DATASET: Begin
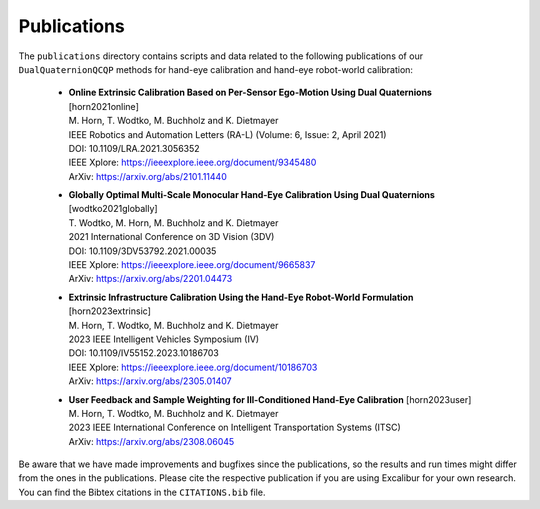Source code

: Publications
============

The ``publications`` directory contains scripts and data related to the following publications of our ``DualQuaternionQCQP`` methods for hand-eye calibration and hand-eye robot-world calibration:

  * | **Online Extrinsic Calibration Based on Per-Sensor Ego-Motion Using Dual Quaternions** [_`horn2021online`]
    | M. Horn, T. Wodtko, M. Buchholz and K. Dietmayer
    | IEEE Robotics and Automation Letters (RA-L) (Volume: 6, Issue: 2, April 2021)

    | DOI: 10.1109/LRA.2021.3056352
    | IEEE Xplore: https://ieeexplore.ieee.org/document/9345480
    | ArXiv: https://arxiv.org/abs/2101.11440

  * | **Globally Optimal Multi-Scale Monocular Hand-Eye Calibration Using Dual Quaternions** [_`wodtko2021globally`]
    | T. Wodtko, M. Horn, M. Buchholz and K. Dietmayer
    | 2021 International Conference on 3D Vision (3DV)

    | DOI: 10.1109/3DV53792.2021.00035
    | IEEE Xplore: https://ieeexplore.ieee.org/document/9665837
    | ArXiv: https://arxiv.org/abs/2201.04473

  * | **Extrinsic Infrastructure Calibration Using the Hand-Eye Robot-World Formulation** [_`horn2023extrinsic`]
    | M. Horn, T. Wodtko, M. Buchholz and K. Dietmayer
    | 2023 IEEE Intelligent Vehicles Symposium (IV)

    | DOI: 10.1109/IV55152.2023.10186703
    | IEEE Xplore: https://ieeexplore.ieee.org/document/10186703
    | ArXiv: https://arxiv.org/abs/2305.01407

  * | **User Feedback and Sample Weighting for Ill-Conditioned Hand-Eye Calibration** [_`horn2023user`]
    | M. Horn, T. Wodtko, M. Buchholz and K. Dietmayer
    | 2023 IEEE International Conference on Intelligent Transportation Systems (ITSC)

    | ArXiv: https://arxiv.org/abs/2308.06045

Be aware that we have made improvements and bugfixes since the publications, so the results and run times might differ from the ones in the publications.
Please cite the respective publication if you are using Excalibur for your own research.
You can find the Bibtex citations in the ``CITATIONS.bib`` file.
DATASET: End
- [WHAT IS NEEDED]:
Your task is to retype the records above in full and exactly, omitting the pictures.

- [SOLUTION TO THIS TASK]:
Source code

: Publications
============

The ``publications`` directory contains scripts and data related to the following publications of our ``DualQuaternionQCQP`` methods for hand-eye calibration and hand-eye robot-world calibration:

  * | **Online Extrinsic Calibration Based on Per-Sensor Ego-Motion Using Dual Quaternions** [_`horn2021online`]
    | M. Horn, T. Wodtko, M. Buchholz and K. Dietmayer
    | IEEE Robotics and Automation Letters (RA-L) (Volume: 6, Issue: 2, April 2021)

    | DOI: 10.1109/LRA.2021.3056352
    | IEEE Xplore: https://ieeexplore.ieee.org/document/9345480
    | ArXiv: https://arxiv.org/abs/2101.11440

  * | **Globally Optimal Multi-Scale Monocular Hand-Eye Calibration Using Dual Quaternions** [_`wodtko2021globally`]
    | T. Wodtko, M. Horn, M. Buchholz and K. Dietmayer
    | 2021 International Conference on 3D Vision (3DV)

    | DOI: 10.1109/3DV53792.2021.00035
    | IEEE Xplore: https://ieeexplore.ieee.org/document/9665837
    | ArXiv: https://arxiv.org/abs/2201.04473

  * | **Extrinsic Infrastructure Calibration Using the Hand-Eye Robot-World Formulation** [_`horn2023extrinsic`]
    | M. Horn, T. Wodtko, M. Buchholz and K. Dietmayer
    | 2023 IEEE Intelligent Vehicles Symposium (IV)

    | DOI: 10.1109/IV55152.2023.10186703
    | IEEE Xplore: https://ieeexplore.ieee.org/document/10186703
    | ArXiv: https://arxiv.org/abs/2305.01407

  * | **User Feedback and Sample Weighting for Ill-Conditioned Hand-Eye Calibration** [_`horn2023user`]
    | M. Horn, T. Wodtko, M. Buchholz and K. Dietmayer
    | 2023 IEEE International Conference on Intelligent Transportation Systems (ITSC)

    | ArXiv: https://arxiv.org/abs/2308.06045

Be aware that we have made improvements and bugfixes since the publications, so the results and run times might differ from the ones in the publications.
Please cite the respective publication if you are using Excalibur for your own research.
You can find the Bibtex citations in the ``CITATIONS.bib`` file.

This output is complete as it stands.